4 Answers
Hi Alan,
The goal of this lecture is to have a way of being notified when the Root user logs in to the account. The combination of CloudWatch Metrics with an Alarm and SNS (email) is exactly what you’d what to do in this situation.
To use CloudWatch Events with Lambda would over-complicate this basic task. Notifications is a very common thing in AWS and SNS is the way you’d want to accomplish that.
If you were to use Lambda, how would you go about accomplishing the notifications? If it involves using SNS, then you are trying to recreate functionality that already exists with AWS services.
Much of the capabilities of CloudWatch/CloudTrail/SNS is covered in the SysOps Associate course.
I couldn’t get the method in the video to work after following the linked blog article. I did find this article from 2017 which used a CFN template to create the require resources to pretty much achieve the same thing. This worked for me straightaway and alerted me on root usage – not just logging in but other API calls as well.
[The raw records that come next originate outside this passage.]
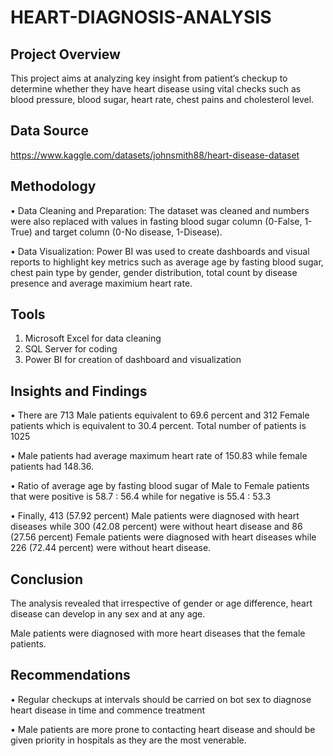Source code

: # HEART-DIAGNOSIS-ANALYSIS
## Project Overview

This project aims at analyzing key insight from patient’s checkup to determine whether they have heart disease using vital checks such as blood pressure, blood sugar, heart rate, chest pains and cholesterol level.

## Data Source
https://www.kaggle.com/datasets/johnsmith88/heart-disease-dataset

## Methodology
•	Data Cleaning and Preparation: The dataset was cleaned and numbers were also replaced with values in fasting blood sugar column (0-False, 1-True) and target column (0-No disease, 1-Disease).

•	Data Visualization: Power BI was used to create dashboards and visual reports to highlight key metrics such as average age by fasting blood sugar, chest pain type by gender, gender distribution, total count by disease     presence and average maximium heart rate.

## Tools
1.	Microsoft Excel for data cleaning
2.	SQL Server for coding
3.	Power BI for creation of dashboard and visualization
   
## Insights and Findings

•	There are 713 Male patients equivalent to 69.6 percent and 312 Female patients which is equivalent to 30.4 percent. Total number of patients is 1025

•	Male patients had average maximum heart rate of 150.83 while female patients had 148.36. 

•	Ratio of average age by fasting blood sugar of Male to Female patients that were positive is 58.7 : 56.4 while for negative is 55.4 : 53.3

•	Finally, 413 (57.92 percent) Male patients were diagnosed with heart diseases while 300 (42.08 percent) were without heart disease and 86 (27.56 percent) Female patients were diagnosed with heart diseases while 226          (72.44 percent) were without heart disease.

## Conclusion
The analysis revealed that irrespective of gender or age difference, heart disease can develop in any sex and at any age.

Male patients were diagnosed with more heart diseases that the female patients.

## Recommendations
•	Regular checkups at intervals should be carried on bot sex to diagnose heart disease in time and commence treatment

•	Male patients are more prone to contacting heart disease and should be given priority in hospitals as they are the most venerable. 




	
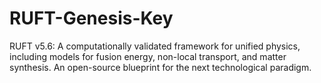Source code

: # RUFT-Genesis-Key
RUFT v5.6: A computationally validated framework for unified physics, including models for fusion energy, non-local transport, and matter synthesis. An open-source blueprint for the next technological paradigm.
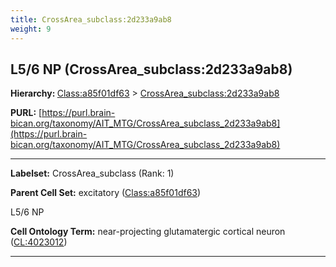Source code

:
 ```yaml
---
title: CrossArea_subclass:2d233a9ab8
weight: 9
---
```

## L5/6 NP (CrossArea_subclass:2d233a9ab8)
<b>Hierarchy: </b>
[Class:a85f01df63](../Class_a85f01df63) >
[CrossArea_subclass:2d233a9ab8](../CrossArea_subclass_2d233a9ab8)

**PURL:** [https://purl.brain-bican.org/taxonomy/AIT_MTG/CrossArea_subclass_2d233a9ab8](https://purl.brain-bican.org/taxonomy/AIT_MTG/CrossArea_subclass_2d233a9ab8)

---


**Labelset:** CrossArea_subclass (Rank: 1)

**Parent Cell Set:** excitatory ([Class:a85f01df63](../Class_a85f01df63))

L5/6 NP


**Cell Ontology Term:**  near-projecting glutamatergic cortical neuron ([CL:4023012](https://www.ebi.ac.uk/ols/ontologies/cl/terms?obo_id=CL:4023012)) 

[MARKER GENES.]: #


---

[TRANSFERRED ANNOTATIONS.]: #


[AUTHOR ANNOTATION FIELDS.]: #

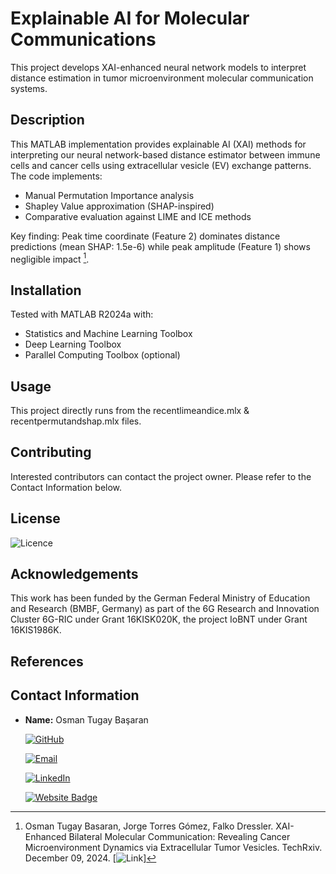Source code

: # Explainable AI for Molecular Communications
This project develops XAI-enhanced neural network models to interpret distance estimation in tumor microenvironment molecular communication systems.

## Description
This MATLAB implementation provides explainable AI (XAI) methods for interpreting our neural network-based distance estimator between immune cells and cancer cells using extracellular vesicle (EV) exchange patterns. The code implements:
- Manual Permutation Importance analysis
- Shapley Value approximation (SHAP-inspired)
- Comparative evaluation against LIME and ICE methods

Key finding: Peak time coordinate (Feature 2) dominates distance predictions (mean SHAP: 1.5e-6) while peak amplitude (Feature 1) shows negligible impact [^1].

## Installation
Tested with MATLAB R2024a with:
- Statistics and Machine Learning Toolbox
- Deep Learning Toolbox
- Parallel Computing Toolbox (optional)


## Usage

This project directly runs from the recentlimeandice.mlx & recentpermutandshap.mlx files.


## Contributing
Interested contributors can contact the project owner. Please refer to the Contact Information below.

## License
![Licence](https://img.shields.io/github/license/larymak/Python-project-Scripts)

## Acknowledgements
This work has been funded by the German Federal Ministry of Education and Research (BMBF, Germany) as part of the 6G Research and Innovation Cluster 6G-RIC under Grant 16KISK020K, the project IoBNT under Grant 16KIS1986K.

## References
[^1]: Osman Tugay Basaran, Jorge Torres Gómez, Falko Dressler. XAI-Enhanced Bilateral Molecular Communication: Revealing Cancer Microenvironment Dynamics via Extracellular Tumor Vesicles. TechRxiv. December 09, 2024. [![Link]([https://img.shields.io/github/license/larymak/Python-project-Scripts](https://www.techrxiv.org/users/864244/articles/1245814-xai-enhanced-bilateral-molecular-communication-revealing-cancer-microenvironment-dynamics-via-extracellular-tumor-vesicles))]

## Contact Information

- **Name:** Osman Tugay Başaran

    [![GitHub](https://img.shields.io/badge/GitHub-181717?logo=github)](https://github.com/TUGAY_USER)

    [![Email](https://img.shields.io/badge/Email-email-D14836?logo=gmail&logoColor=white)](mailto:basaran@ccs-labs.org)

    [![LinkedIn](https://img.shields.io/badge/LinkedIn-osmantugaybasaran-blue?logo=linkedin&style=flat-square)](https://www.linkedin.com/in/osmantugaybasaran/)

    [![Website Badge](https://img.shields.io/badge/Website-Homepage-blue?logo=web)](https://www.tkn.tu-berlin.de/team/basaran/)
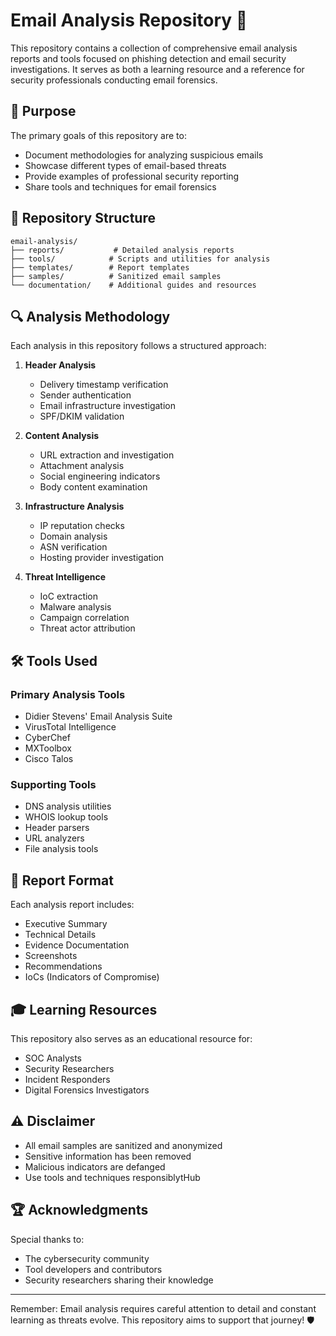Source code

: # Email Analysis Repository 📧

This repository contains a collection of comprehensive email analysis reports and tools focused on phishing detection and email security investigations. It serves as both a learning resource and a reference for security professionals conducting email forensics.

## 🎯 Purpose

The primary goals of this repository are to:
- Document methodologies for analyzing suspicious emails
- Showcase different types of email-based threats
- Provide examples of professional security reporting
- Share tools and techniques for email forensics

## 📁 Repository Structure

```
email-analysis/
├── reports/           # Detailed analysis reports
├── tools/            # Scripts and utilities for analysis
├── templates/        # Report templates
├── samples/          # Sanitized email samples
└── documentation/    # Additional guides and resources
```

## 🔍 Analysis Methodology

Each analysis in this repository follows a structured approach:

1. **Header Analysis**
   - Delivery timestamp verification
   - Sender authentication
   - Email infrastructure investigation
   - SPF/DKIM validation

2. **Content Analysis**
   - URL extraction and investigation
   - Attachment analysis
   - Social engineering indicators
   - Body content examination

3. **Infrastructure Analysis**
   - IP reputation checks
   - Domain analysis
   - ASN verification
   - Hosting provider investigation

4. **Threat Intelligence**
   - IoC extraction
   - Malware analysis
   - Campaign correlation
   - Threat actor attribution

## 🛠️ Tools Used

### Primary Analysis Tools

- Didier Stevens' Email Analysis Suite
- VirusTotal Intelligence
- CyberChef
- MXToolbox
- Cisco Talos

### Supporting Tools
- DNS analysis utilities
- WHOIS lookup tools
- Header parsers
- URL analyzers
- File analysis tools

## 📑 Report Format

Each analysis report includes:
- Executive Summary
- Technical Details
- Evidence Documentation
- Screenshots
- Recommendations
- IoCs (Indicators of Compromise)

## 🎓 Learning Resources

This repository also serves as an educational resource for:
- SOC Analysts
- Security Researchers
- Incident Responders
- Digital Forensics Investigators

## ⚠️ Disclaimer

- All email samples are sanitized and anonymized
- Sensitive information has been removed
- Malicious indicators are defanged
- Use tools and techniques responsiblytHub

## 🏆 Acknowledgments

Special thanks to:
- The cybersecurity community
- Tool developers and contributors
- Security researchers sharing their knowledge

---

Remember: Email analysis requires careful attention to detail and constant learning as threats evolve. This repository aims to support that journey! 🛡️
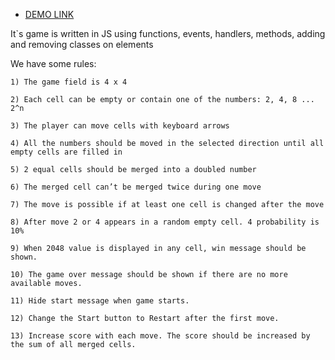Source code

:   - [DEMO LINK](https://Mikhaylo-Orlov.github.io/2048-game-js/)
  
  It`s  game is written in JS using functions, events, handlers, methods, adding and removing classes on elements
  
  We have some rules:
    
    1) The game field is 4 x 4
    
    2) Each cell can be empty or contain one of the numbers: 2, 4, 8 ... 2^n
    
    3) The player can move cells with keyboard arrows
    
    4) All the numbers should be moved in the selected direction until all empty cells are filled in
    
    5) 2 equal cells should be merged into a doubled number
    
    6) The merged cell can’t be merged twice during one move
    
    7) The move is possible if at least one cell is changed after the move
    
    8) After move 2 or 4 appears in a random empty cell. 4 probability is 10%
    
    9) When 2048 value is displayed in any cell, win message should be shown.
    
    10) The game over message should be shown if there are no more available moves.
    
    11) Hide start message when game starts.
    
    12) Change the Start button to Restart after the first move.
    
    13) Increase score with each move. The score should be increased by the sum of all merged cells.
    
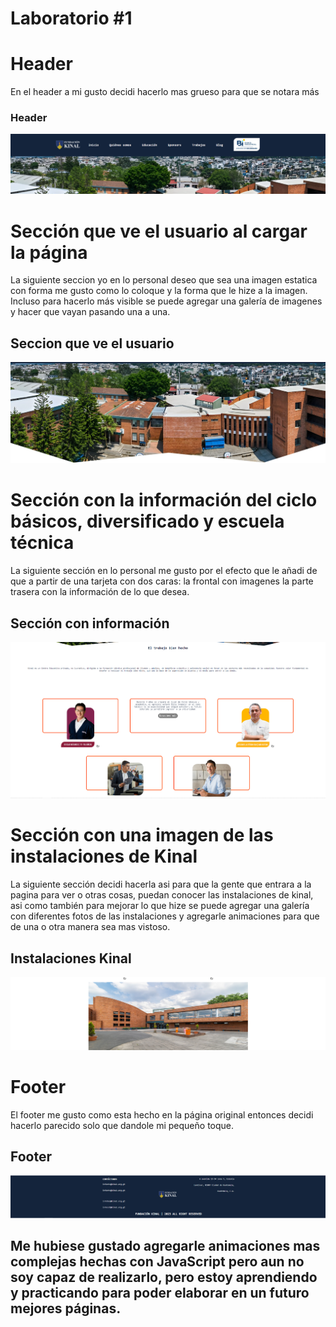 # Laboratorio #1

# Header
En el header a mi gusto decidi hacerlo mas grueso para que se notara más

### Header

![Header](https://github.com/ggalindo2022147/T_Pagina_html/blob/dev/assets/resource/img/header.png?raw=true)

# Sección que ve el usuario al cargar la página

La siguiente seccion yo en lo personal deseo que sea una imagen estatica con forma me gusto como lo coloque y la forma que le hize a la imagen. Incluso para hacerlo más visible se puede agregar una galería de imagenes y hacer que vayan pasando una a una. 

## Seccion que ve el usuario

![SectionA](https://github.com/ggalindo2022147/T_Pagina_html/blob/dev/assets/resource/img/sectionA.png?raw=true)

# Sección con la información del ciclo básicos, diversificado y escuela técnica

La siguiente sección en lo personal me gusto por el efecto que le añadi de que a partir de una tarjeta con dos caras: la frontal con imagenes la parte trasera con la información de lo que desea. 

## Sección con información

![SectionAB](https://github.com/ggalindo2022147/T_Pagina_html/blob/dev/assets/resource/img/sectionBC.png?raw=true)

# Sección con una imagen de las instalaciones de Kinal

La siguiente sección decidi hacerla asi para que la gente que entrara a la pagina para ver o otras cosas, puedan conocer las instalaciones de kinal, asi como también para mejorar lo que hize se puede agregar una galería con diferentes fotos de las instalaciones y agregarle animaciones para que de una o otra manera sea mas vistoso.

## Instalaciones Kinal

![Imagen](https://github.com/ggalindo2022147/T_Pagina_html/blob/dev/assets/resource/img/imagen.png?raw=true)

# Footer

El footer me gusto como esta hecho en la página original entonces decidi hacerlo parecido solo que dandole mi pequeño toque. 

## Footer

![Footer](https://github.com/ggalindo2022147/T_Pagina_html/blob/dev/assets/resource/img/footer.png?raw=true)


## Me hubiese gustado agregarle animaciones mas complejas hechas con JavaScript pero aun no soy capaz de realizarlo, pero estoy aprendiendo y practicando para poder elaborar en un futuro mejores páginas.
Here’s the article: https://aws.amazon.com/blogs/mt/monitor-and-notify-on-aws-account-root-user-activity/
I had success following the same article. The trick to doing this manually (the article uses a cloud formation template) is to go to CloudWatch Rules (under Events) and choose "AWS Console Sign-in". Specify the root user ARN (arn:aws:iam::
well said, or just create a CW Rule with the custom pattern the CFN template uses:
{ "detail-type": ["AWS API Call via CloudTrail","AWS Console Sign In via CloudTrail"], "detail": { "userIdentity": { "type": ["Root"] } } }
Wanted to add that some of the practice tests I have seen indicate the method Scott pointed out as the correct answer. Haven’t taken the actual test yet to see how the question is phrased, but I definitely got the answer marked as wrong on the practice test because I followed Ryan’s method. Here is the article again the practice test says is correct: https://aws.amazon.com/blogs/mt/monitor-and-notify-on-aws-account-root-user-activity/
My 2 cents (as I’ve wasted a significant amount of time): make sure you add the rule to the us-east-1 region. This is the region the root user signs in, so the cw events are not triggered in other regions.
also, I wanted to set up a notification for all sign-ins but since the IAM user can define the region they sign in (https://docs.aws.amazon.com/IAM/latest/UserGuide/getting-started_how-users-sign-in.html#console_signin-cloudtrail), I’d need to copy-paste the event and the sns to every region, even future ones
I believe it makes sense to send your CloudTrail events to CW Logs only when you want to setup up several metrics (via custom filters). If you’re only looking to monitor root account logins, then creating a CW event rule is definitely the cheaper solution. From the CW event rule you might as well send the notification directly via SNS, without processing it with a Lambda function
This is by far faster to receive an SNS email notification : Using CloudWatch Event Rules directly monitoring an IAM event of type API call via CloudTrail, of custom pattern { "detail-type": ["AWS API Call via CloudTrail","AWS Console Sign In via CloudTrail"], "detail": { "userIdentity": { "type": ["Root"] } } }
This is fast because the CloudWatch Events service integrates directly with IAM and CloudTrail and gets notified instantly when that API call happens.
The alternative of metric + alert depends on CloudTrail having delivered the logs to CLoudwAtch Logs which could take up to 15mins + 5mins = 20mins worst case, before then the metric + alarm picks up and send the email to you.
It worked only after I spun up an EC2 instance with Root account
The old link is working for me..The problem intitally is that alarm itself did not create for some reason… I followed the same steps using the root account, alarm got created and went to the alarm state and sent out the SNS notification.
Hello Alan & T.J. From CloudWatch Event you can directly send an SNS notification without needing Lambda. That is much simpler as mentioned below than what is presented in the video.